Em La Guaira, o caso de Carlos Eduardo (31), cujos familiares sabem onde está e o escutaram sob os escombros, mas não têm como resgatá-lo, dá conta do desespero que enfrentam milhares.

"E bem, ali estamos, esperando a ajuda, esperando para ver se conseguimos tirá-lo com vida", disse seu primo à BBC Mundo.

Na localidade litorânea de Caraballeada, Mileidy Romero, que participava de operações de resgate, disse à agência de notícias AP: "Há uma quantidade de cadáveres ali desde ontem à noite. Bebês recém-nascidos".

"Às 8 da noite [do sábado] havia pessoas com vida ali embaixo, e não se incomodaram em resgatá-las. Localizamos vários corpos, e também não nos ajudaram a recuperá-los. No que estão esperando?", acrescentou.
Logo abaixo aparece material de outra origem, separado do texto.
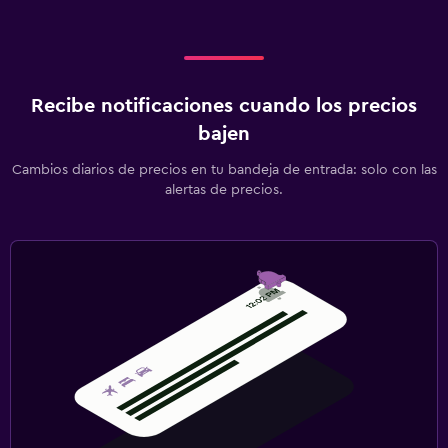
Recibe notificaciones cuando los precios
bajen
Cambios diarios de precios en tu bandeja de entrada: solo con las
alertas de precios.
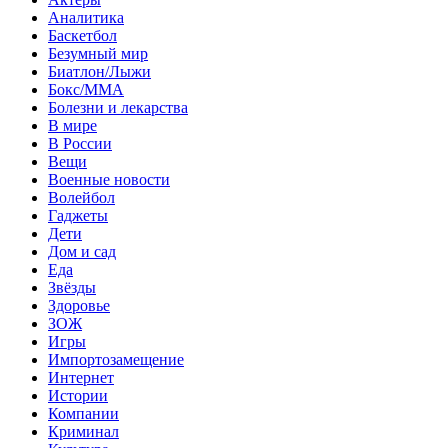
Аналитика
Баскетбол
Безумный мир
Биатлон/Лыжи
Бокс/MMA
Болезни и лекарства
В мире
В России
Вещи
Военные новости
Волейбол
Гаджеты
Дети
Дом и сад
Еда
Звёзды
Здоровье
ЗОЖ
Игры
Импортозамещение
Интернет
Истории
Компании
Криминал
Um bombeiro que trabalha na zona, e que pediu não ser identificado, disse ao enviado especial de BBC Mundo em La Guaira, Norberto Paredes: "Há edifícios onde não se removeu nem uma única pedra".

"Não há mãos suficientes", acrescentou. "E é muito, muito provável que ainda haja pessoas presas".

Numerosos venezuelanos expressaram seu descontentamento vaiando a presidenta Rodríguez enquanto visitava zonas afetadas.

"Estão fazendo campanha no meio de uma tragédia! O governo não faz nada pela gente", gritou uma mulher em Chacao.

Embora a magnitude dessa tragédia representasse um desafio para qualquer país, muitos residentes reclamaram do que consideram uma reação vacilante e lenta do governo venezuelano.

O presidente da Assembleia Nacional e irmão da mandatária, Jorge Rodríguez, garantiu no sábado que foram desdobradas 21 delegações internacionais para apoiar as operações de resgate, somando um total de 2.242 resgatistas e 96 unidades caninas.

Também disse que mais de 30.000 pessoas — incluindo militares e policiais, resgatistas, pessoal médico e paramédico, pessoal de apoio, psicólogos e outros especialistas — estão prestando assistência.

Enquanto isso, o número de falecidos e feridos aumenta a cada hora.

Esta notícia foi traduzida pela Equipe Editorial do ParaguaiNews a partir da notícia original publicada por nossos colegas do Diario Paraguayo.